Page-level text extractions
--- START ---
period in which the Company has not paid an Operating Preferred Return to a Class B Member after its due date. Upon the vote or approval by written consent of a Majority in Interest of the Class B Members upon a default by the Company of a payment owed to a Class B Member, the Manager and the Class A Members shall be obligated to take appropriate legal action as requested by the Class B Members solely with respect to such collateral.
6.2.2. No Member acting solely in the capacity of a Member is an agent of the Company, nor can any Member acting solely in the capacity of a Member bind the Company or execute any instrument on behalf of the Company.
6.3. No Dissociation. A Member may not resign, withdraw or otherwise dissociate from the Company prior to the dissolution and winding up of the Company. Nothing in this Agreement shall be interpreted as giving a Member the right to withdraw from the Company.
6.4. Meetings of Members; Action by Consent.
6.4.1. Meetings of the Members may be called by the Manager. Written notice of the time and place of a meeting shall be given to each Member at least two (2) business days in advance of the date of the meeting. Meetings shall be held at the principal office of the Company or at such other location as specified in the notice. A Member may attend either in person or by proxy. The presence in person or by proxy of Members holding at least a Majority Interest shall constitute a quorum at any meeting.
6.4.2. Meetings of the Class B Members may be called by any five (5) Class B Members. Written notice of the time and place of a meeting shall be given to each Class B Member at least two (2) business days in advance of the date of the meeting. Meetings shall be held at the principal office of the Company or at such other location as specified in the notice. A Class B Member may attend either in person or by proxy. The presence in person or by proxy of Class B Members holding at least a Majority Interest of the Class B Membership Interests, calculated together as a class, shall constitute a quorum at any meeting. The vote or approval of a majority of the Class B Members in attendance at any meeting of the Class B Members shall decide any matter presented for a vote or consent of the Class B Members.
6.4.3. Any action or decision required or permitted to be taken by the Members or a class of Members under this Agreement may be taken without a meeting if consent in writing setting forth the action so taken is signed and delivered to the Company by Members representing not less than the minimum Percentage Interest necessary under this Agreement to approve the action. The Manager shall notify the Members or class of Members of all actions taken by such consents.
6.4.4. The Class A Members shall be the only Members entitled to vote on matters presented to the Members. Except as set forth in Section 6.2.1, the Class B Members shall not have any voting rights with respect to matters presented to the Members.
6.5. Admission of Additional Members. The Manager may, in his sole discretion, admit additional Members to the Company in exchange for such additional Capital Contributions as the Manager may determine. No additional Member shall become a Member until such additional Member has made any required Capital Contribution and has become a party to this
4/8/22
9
--- END ---
--- START ---
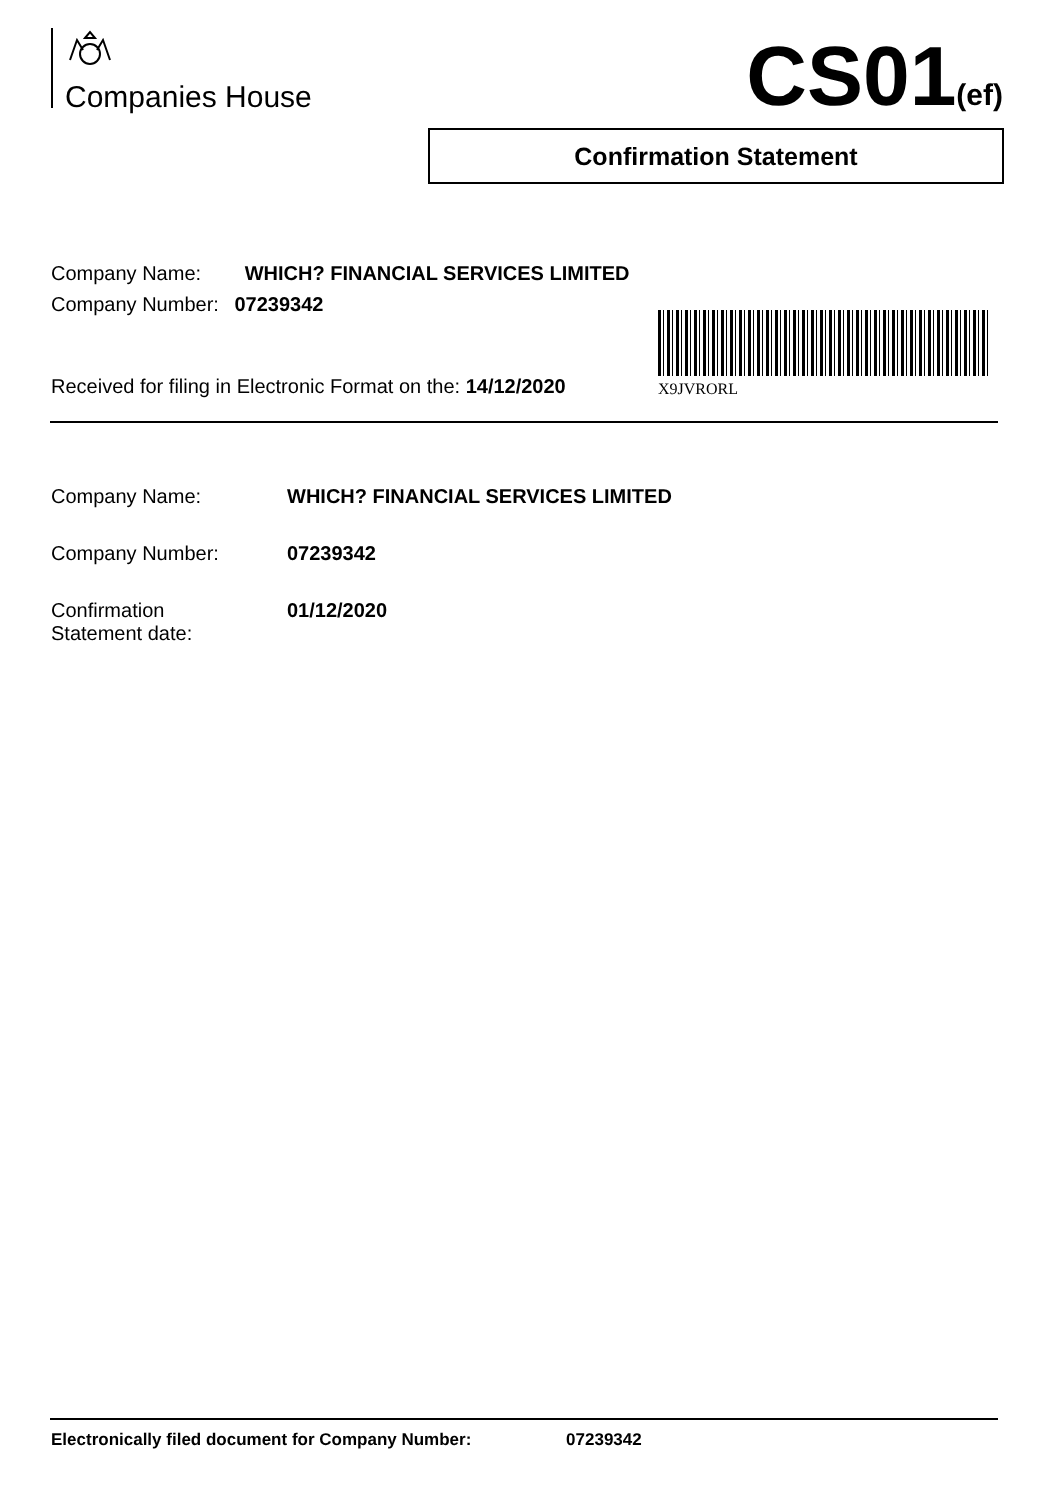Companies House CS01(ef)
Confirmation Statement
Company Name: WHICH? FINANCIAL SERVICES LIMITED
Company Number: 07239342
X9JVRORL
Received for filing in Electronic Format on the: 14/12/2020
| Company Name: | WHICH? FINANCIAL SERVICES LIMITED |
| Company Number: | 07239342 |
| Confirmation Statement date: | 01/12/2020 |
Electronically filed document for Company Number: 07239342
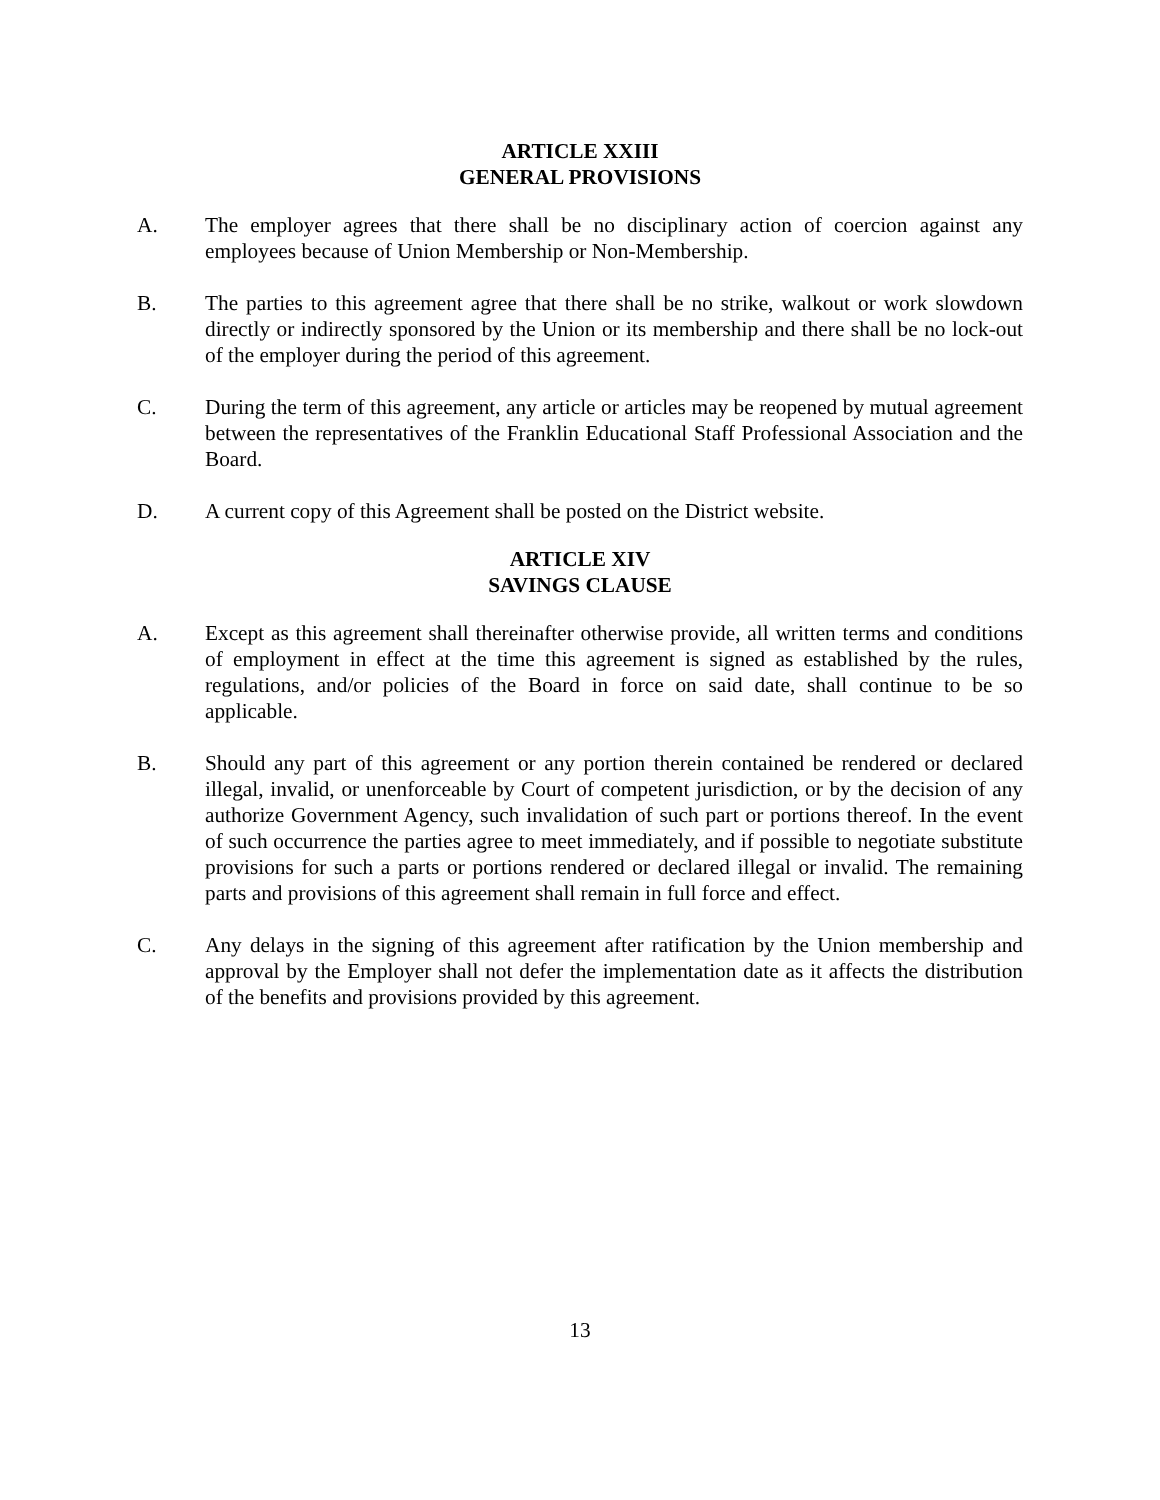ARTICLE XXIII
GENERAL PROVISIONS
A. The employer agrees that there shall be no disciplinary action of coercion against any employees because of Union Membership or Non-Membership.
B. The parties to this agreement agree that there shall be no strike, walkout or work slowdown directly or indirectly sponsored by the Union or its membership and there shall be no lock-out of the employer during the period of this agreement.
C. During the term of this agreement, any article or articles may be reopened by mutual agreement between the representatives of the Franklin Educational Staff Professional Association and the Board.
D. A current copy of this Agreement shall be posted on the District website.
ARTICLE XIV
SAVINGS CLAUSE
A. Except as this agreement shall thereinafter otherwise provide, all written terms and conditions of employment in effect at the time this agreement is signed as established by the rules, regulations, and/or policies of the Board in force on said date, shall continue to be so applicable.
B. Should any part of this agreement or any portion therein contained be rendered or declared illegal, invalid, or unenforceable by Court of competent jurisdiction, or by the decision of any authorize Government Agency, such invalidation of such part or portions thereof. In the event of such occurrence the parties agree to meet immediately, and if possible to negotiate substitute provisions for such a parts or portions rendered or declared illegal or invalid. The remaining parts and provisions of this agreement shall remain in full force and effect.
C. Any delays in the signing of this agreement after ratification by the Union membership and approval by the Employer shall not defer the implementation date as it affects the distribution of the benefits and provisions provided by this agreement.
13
--- END ---
Exercise brief:
Look above for the line containing "Companies House CS01(ef)", then copy exactly from it through the line containing "A. Except as", keeping both and leaving out pictures. Add nothing else.

Solution to this task:
Companies House CS01(ef)
Confirmation Statement
Company Name: WHICH? FINANCIAL SERVICES LIMITED
Company Number: 07239342
X9JVRORL
Received for filing in Electronic Format on the: 14/12/2020
| Company Name: | WHICH? FINANCIAL SERVICES LIMITED |
| Company Number: | 07239342 |
| Confirmation Statement date: | 01/12/2020 |
Electronically filed document for Company Number: 07239342
ARTICLE XXIII
GENERAL PROVISIONS
A. The employer agrees that there shall be no disciplinary action of coercion against any employees because of Union Membership or Non-Membership.
B. The parties to this agreement agree that there shall be no strike, walkout or work slowdown directly or indirectly sponsored by the Union or its membership and there shall be no lock-out of the employer during the period of this agreement.
C. During the term of this agreement, any article or articles may be reopened by mutual agreement between the representatives of the Franklin Educational Staff Professional Association and the Board.
D. A current copy of this Agreement shall be posted on the District website.
ARTICLE XIV
SAVINGS CLAUSE
A. Except as this agreement shall thereinafter otherwise provide, all written terms and conditions of employment in effect at the time this agreement is signed as established by the rules, regulations, and/or policies of the Board in force on said date, shall continue to be so applicable.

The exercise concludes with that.